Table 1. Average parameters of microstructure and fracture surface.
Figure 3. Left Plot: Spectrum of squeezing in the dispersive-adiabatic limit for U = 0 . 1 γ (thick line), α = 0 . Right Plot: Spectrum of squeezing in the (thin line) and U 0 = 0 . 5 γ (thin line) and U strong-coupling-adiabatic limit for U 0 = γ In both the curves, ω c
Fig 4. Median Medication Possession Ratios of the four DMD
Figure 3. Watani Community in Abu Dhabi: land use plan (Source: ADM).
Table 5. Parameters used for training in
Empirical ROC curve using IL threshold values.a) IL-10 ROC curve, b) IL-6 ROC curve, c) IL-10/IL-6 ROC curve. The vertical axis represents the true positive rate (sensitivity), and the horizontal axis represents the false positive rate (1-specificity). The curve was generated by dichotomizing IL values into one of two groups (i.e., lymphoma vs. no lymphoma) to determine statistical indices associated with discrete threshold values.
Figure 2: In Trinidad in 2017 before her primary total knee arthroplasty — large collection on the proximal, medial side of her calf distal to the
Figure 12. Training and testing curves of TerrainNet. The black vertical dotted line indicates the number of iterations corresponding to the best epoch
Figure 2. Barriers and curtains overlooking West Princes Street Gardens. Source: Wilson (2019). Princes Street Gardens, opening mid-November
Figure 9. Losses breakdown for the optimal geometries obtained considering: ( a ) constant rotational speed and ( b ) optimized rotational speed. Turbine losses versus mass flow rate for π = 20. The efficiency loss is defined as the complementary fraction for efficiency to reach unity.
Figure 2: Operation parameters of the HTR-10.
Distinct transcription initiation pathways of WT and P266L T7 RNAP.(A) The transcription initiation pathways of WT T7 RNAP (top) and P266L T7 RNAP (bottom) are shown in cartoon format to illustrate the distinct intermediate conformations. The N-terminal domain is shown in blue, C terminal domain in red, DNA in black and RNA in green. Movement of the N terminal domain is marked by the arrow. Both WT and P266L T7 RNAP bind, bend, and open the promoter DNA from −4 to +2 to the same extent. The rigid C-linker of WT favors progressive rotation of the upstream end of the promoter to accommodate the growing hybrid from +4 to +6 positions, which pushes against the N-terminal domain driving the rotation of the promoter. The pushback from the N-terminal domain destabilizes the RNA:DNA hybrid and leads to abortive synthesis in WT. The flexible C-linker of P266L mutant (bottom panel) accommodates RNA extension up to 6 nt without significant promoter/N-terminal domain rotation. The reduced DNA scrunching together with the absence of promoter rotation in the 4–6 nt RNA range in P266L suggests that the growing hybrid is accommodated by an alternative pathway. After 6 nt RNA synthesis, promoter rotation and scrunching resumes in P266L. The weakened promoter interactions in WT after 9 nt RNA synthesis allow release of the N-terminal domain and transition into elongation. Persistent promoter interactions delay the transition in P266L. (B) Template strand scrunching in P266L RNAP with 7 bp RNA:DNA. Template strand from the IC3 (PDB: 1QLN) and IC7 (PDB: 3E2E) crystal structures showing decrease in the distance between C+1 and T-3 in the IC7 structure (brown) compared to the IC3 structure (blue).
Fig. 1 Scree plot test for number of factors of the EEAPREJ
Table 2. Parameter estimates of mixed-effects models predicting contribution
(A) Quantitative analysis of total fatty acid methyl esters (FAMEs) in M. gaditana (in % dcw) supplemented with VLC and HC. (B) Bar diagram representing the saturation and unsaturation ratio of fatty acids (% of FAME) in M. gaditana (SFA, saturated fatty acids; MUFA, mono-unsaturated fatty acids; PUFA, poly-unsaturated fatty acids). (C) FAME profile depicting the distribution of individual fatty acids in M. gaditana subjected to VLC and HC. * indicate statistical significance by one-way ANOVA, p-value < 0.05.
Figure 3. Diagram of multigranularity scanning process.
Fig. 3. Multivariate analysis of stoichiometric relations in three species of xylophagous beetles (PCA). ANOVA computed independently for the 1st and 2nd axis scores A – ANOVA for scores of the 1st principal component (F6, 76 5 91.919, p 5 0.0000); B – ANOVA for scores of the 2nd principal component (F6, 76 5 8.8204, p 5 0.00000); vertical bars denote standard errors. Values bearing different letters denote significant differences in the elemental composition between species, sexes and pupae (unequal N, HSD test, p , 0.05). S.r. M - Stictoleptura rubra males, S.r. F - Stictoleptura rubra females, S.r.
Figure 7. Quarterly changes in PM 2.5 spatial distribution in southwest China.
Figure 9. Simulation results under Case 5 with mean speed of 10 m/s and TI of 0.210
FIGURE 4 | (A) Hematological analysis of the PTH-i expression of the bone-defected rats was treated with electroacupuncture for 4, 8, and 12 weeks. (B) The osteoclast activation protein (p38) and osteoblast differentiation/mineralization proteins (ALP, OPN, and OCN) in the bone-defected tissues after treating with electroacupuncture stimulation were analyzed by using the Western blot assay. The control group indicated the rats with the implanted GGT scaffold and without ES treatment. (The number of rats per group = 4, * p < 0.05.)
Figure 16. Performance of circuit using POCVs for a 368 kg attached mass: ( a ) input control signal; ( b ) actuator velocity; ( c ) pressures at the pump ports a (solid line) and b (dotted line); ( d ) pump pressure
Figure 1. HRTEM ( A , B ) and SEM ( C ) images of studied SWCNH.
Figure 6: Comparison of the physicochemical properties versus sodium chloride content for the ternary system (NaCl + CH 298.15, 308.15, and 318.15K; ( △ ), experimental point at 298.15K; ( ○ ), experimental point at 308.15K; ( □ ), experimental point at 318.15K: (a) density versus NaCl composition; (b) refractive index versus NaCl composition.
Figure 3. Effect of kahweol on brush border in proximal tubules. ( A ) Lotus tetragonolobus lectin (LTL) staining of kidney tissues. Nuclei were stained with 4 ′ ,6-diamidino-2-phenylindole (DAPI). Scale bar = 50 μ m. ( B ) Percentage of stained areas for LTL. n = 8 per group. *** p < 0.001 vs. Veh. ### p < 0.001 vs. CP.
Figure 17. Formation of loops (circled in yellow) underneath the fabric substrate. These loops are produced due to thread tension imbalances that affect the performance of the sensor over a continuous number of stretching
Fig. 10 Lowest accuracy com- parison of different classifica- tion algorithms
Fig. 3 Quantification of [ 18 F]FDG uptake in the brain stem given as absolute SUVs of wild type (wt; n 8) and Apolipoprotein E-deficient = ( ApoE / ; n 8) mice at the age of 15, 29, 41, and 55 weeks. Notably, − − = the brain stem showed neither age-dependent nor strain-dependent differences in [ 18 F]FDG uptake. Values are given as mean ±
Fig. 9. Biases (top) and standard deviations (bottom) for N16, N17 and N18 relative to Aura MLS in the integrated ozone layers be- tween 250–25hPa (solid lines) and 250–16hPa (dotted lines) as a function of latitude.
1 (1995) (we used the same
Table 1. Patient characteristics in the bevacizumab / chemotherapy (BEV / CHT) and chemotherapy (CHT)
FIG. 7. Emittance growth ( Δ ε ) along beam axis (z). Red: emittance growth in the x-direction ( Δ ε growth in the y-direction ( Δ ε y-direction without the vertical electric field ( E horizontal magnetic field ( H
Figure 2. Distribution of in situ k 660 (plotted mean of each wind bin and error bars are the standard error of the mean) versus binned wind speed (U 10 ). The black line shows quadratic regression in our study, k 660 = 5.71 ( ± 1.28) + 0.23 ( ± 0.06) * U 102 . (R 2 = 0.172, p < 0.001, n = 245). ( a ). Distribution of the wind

------------------------------------------------------------

[What you have to do] For the material above, reproduce exactly the lines from the line with "Fig. 3. Multivariate" to the line with "Figure 9. Simulation", inclusive, and exclude all others.

[Answer to this task]
Fig. 3. Multivariate analysis of stoichiometric relations in three species of xylophagous beetles (PCA). ANOVA computed independently for the 1st and 2nd axis scores A – ANOVA for scores of the 1st principal component (F6, 76 5 91.919, p 5 0.0000); B – ANOVA for scores of the 2nd principal component (F6, 76 5 8.8204, p 5 0.00000); vertical bars denote standard errors. Values bearing different letters denote significant differences in the elemental composition between species, sexes and pupae (unequal N, HSD test, p , 0.05). S.r. M - Stictoleptura rubra males, S.r. F - Stictoleptura rubra females, S.r.
Figure 7. Quarterly changes in PM 2.5 spatial distribution in southwest China.
Figure 9. Simulation results under Case 5 with mean speed of 10 m/s and TI of 0.210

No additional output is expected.